- _Exercise data_
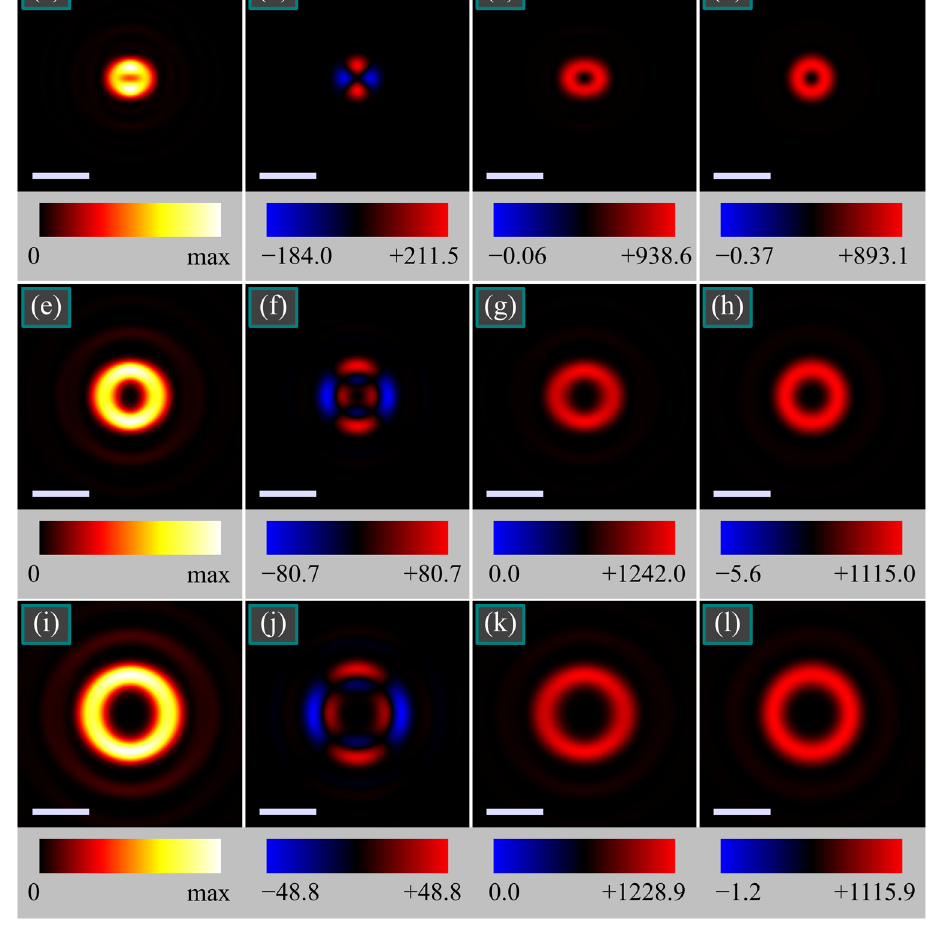
Figure 1. Distributions of the intensity ( a , e , i ), the SAM density ( b , f , j ), the OAM density ( c , g , k ), and the AM density ( d , h , l ) of the beam (1) in a tight focus at n = 1 ( a – d ), n = 3 ( e – h ), and n = 5 ( i – l ) with the following calculation parameters: wavelength λ = 532 nm, focal length f = 10 μ m, numerical aperture NA = 0.95, and size of the computational domain = 4 × 4 μ m 2 . The scale mark in all figures means 1 μ m. The numbers on the color scales below each figure indicate the minimum and maximum values.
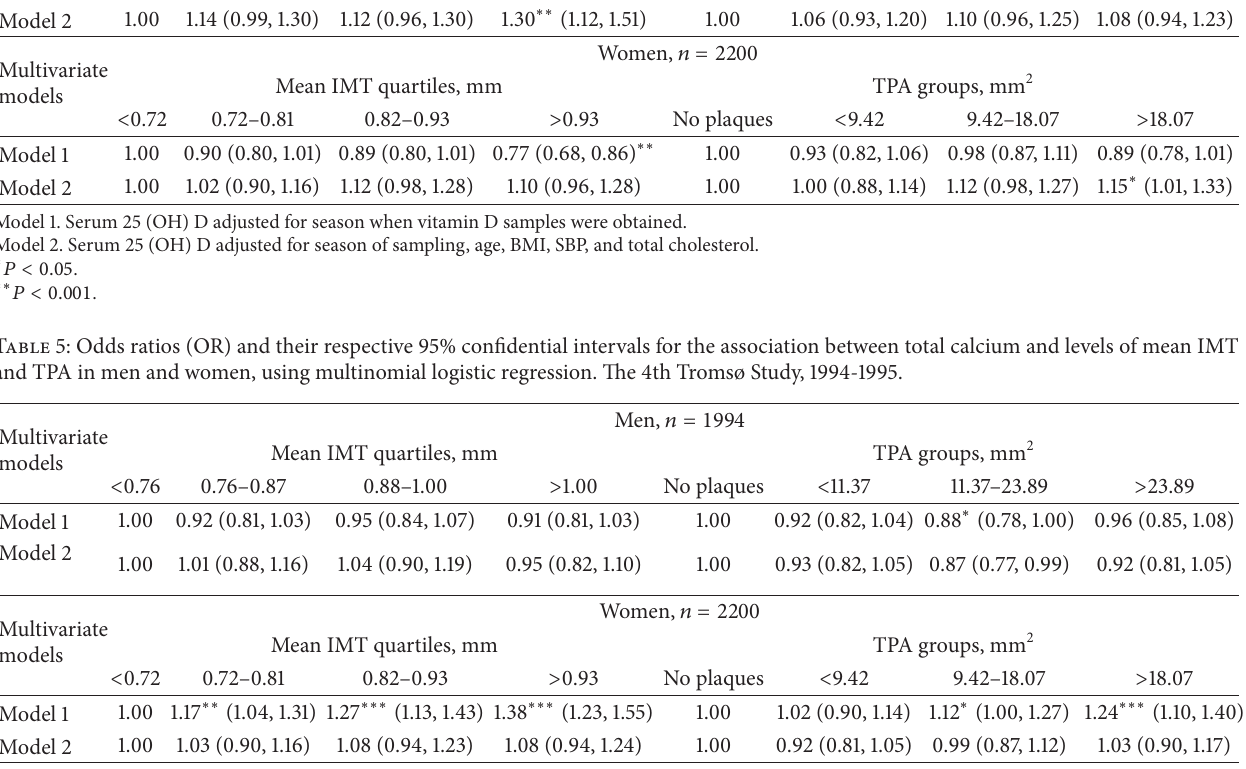
Table 4: Odds ratios (OR) and their respective 95% confidential intervals for the association between serum 25(OH)D and levels of mean IMT and TPA in men and women, using multinomial logistic regression. The 4th Tromsø Study, 1994-1995. Multivariate models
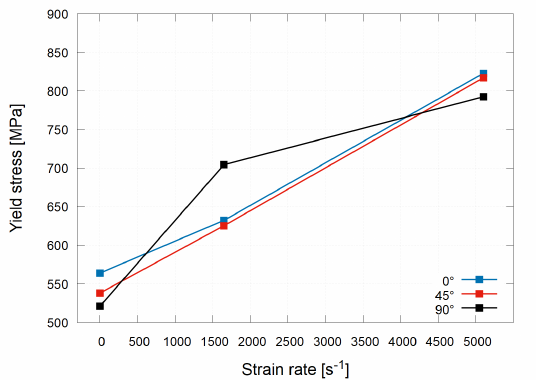
Figure 9. Dependency of the yield stress R p 1.0 on the strain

- _Task to carry out_
Write out an exact copy of the listing, first line through the line containing "Table 4: Odds", with the pictures left out.

- _Answer below_
Figure 1. Distributions of the intensity ( a , e , i ), the SAM density ( b , f , j ), the OAM density ( c , g , k ), and the AM density ( d , h , l ) of the beam (1) in a tight focus at n = 1 ( a – d ), n = 3 ( e – h ), and n = 5 ( i – l ) with the following calculation parameters: wavelength λ = 532 nm, focal length f = 10 μ m, numerical aperture NA = 0.95, and size of the computational domain = 4 × 4 μ m 2 . The scale mark in all figures means 1 μ m. The numbers on the color scales below each figure indicate the minimum and maximum values.
Table 4: Odds ratios (OR) and their respective 95% confidential intervals for the association between serum 25(OH)D and levels of mean IMT and TPA in men and women, using multinomial logistic regression. The 4th Tromsø Study, 1994-1995. Multivariate models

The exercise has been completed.